Day 6 – do something creative.

So, I compromised. Writing is safe for me; it’s what I’m comfortable in. I feel as though I have far more control to sculpt what I create with words, rather than with other mediums. The backspace key is well overused.

However, it is also important to keep learning, to keep trying new things; to practice using other mediums for creativity and expression. This way we can keep challenging what we already know, and keep growing through that.
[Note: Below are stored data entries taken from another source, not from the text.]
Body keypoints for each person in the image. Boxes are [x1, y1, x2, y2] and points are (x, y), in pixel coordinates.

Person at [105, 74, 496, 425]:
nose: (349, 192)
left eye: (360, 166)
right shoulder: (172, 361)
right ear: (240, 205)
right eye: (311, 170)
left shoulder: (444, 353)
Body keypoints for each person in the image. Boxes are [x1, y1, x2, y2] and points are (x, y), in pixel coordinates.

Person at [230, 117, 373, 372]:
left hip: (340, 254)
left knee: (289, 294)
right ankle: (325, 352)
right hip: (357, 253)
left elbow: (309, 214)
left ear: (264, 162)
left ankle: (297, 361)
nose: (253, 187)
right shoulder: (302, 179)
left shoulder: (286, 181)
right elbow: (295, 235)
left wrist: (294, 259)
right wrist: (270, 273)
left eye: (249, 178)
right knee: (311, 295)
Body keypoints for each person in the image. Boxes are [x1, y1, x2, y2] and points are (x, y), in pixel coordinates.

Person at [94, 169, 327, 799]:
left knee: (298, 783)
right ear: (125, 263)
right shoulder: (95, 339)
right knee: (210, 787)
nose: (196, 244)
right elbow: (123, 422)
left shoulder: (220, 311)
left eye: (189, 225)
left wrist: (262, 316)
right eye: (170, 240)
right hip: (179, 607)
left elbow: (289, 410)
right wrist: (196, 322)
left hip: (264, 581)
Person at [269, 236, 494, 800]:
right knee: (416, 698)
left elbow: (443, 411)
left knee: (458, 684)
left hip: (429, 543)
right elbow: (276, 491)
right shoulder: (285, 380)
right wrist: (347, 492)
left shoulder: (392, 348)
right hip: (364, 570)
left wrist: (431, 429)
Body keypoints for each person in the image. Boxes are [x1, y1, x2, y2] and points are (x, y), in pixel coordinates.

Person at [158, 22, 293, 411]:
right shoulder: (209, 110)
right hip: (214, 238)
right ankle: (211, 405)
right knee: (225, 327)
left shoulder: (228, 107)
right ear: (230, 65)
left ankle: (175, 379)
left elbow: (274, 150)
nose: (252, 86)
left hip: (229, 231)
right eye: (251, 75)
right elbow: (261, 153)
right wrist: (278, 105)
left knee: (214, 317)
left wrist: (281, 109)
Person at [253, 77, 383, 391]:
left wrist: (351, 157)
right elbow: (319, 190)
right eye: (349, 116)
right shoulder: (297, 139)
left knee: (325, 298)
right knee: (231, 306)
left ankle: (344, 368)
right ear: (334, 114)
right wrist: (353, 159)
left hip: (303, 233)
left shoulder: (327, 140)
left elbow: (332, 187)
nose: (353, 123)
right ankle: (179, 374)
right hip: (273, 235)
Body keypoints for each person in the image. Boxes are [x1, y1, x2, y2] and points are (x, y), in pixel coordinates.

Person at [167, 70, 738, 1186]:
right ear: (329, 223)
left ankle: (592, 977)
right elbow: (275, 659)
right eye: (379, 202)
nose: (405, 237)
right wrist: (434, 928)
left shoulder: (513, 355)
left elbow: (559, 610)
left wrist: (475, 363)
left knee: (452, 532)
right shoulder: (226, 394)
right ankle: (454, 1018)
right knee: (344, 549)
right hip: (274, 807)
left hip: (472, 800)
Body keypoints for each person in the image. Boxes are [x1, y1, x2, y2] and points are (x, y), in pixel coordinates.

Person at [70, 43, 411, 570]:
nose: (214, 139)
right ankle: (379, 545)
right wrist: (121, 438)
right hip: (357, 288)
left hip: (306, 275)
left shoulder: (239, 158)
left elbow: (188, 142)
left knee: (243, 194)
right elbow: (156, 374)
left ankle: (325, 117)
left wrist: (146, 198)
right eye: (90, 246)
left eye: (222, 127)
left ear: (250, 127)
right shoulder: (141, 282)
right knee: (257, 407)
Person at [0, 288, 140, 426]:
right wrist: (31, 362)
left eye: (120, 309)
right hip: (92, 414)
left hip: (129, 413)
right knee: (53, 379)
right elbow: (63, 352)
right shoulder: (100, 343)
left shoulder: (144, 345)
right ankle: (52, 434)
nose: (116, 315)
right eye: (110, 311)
I don’t really know what to call this. A mish-mash of words, and as ankle-deep into art that I’m willing to go at the moment. It is every thought and random word that was going through my head in the moment, written down in my bullet journal. I was hesitant and uncomfortable with beginning this, in case I made a mistake (spoiler – I made plenty), and in case the whole bullet journal was “ruined” by this one page. However, by the end I was kind of happy with the end result. Doing this kept my hands busy, which is always a good thing. The mindfulness that was involved was also a good bonus too!


Here is a text version if that’s easier to read:

The beans grew big and strong
They bloomed; nothing to stars.
Is this brain a safe place?
Is it really a flooding torrent,
Or can I plant my feet firmly in the soil and thrive?
How can there be silver linings and horrors all beneath the same sky;
All flowing through the same vein?
Soldier on and soldier on again,
And just keep putting one foot ahead of the other.
Somehow.
Leave your skin alone.
Be small and big
(Don’t overthink “big”, don’t),
All at once –
Anything and everything.
Cicadas cicadas cicadas cicadas cicadas cicadas.
To be unapologetic and unashamed,
To be vulnerable,
To be free.
Go out there and do.
Go out there and be.
Become.
Become.

There you have it, a weird attempt at creativity which was surprisingly enjoyable, and a good way to release some thoughts that are flying around your brain! It is also good practice for accepting this how they are a.k.a getting over the ridiculous, destructive perfectionism, and seeing something for what it truly is – a snapshot of the now, a work in progress.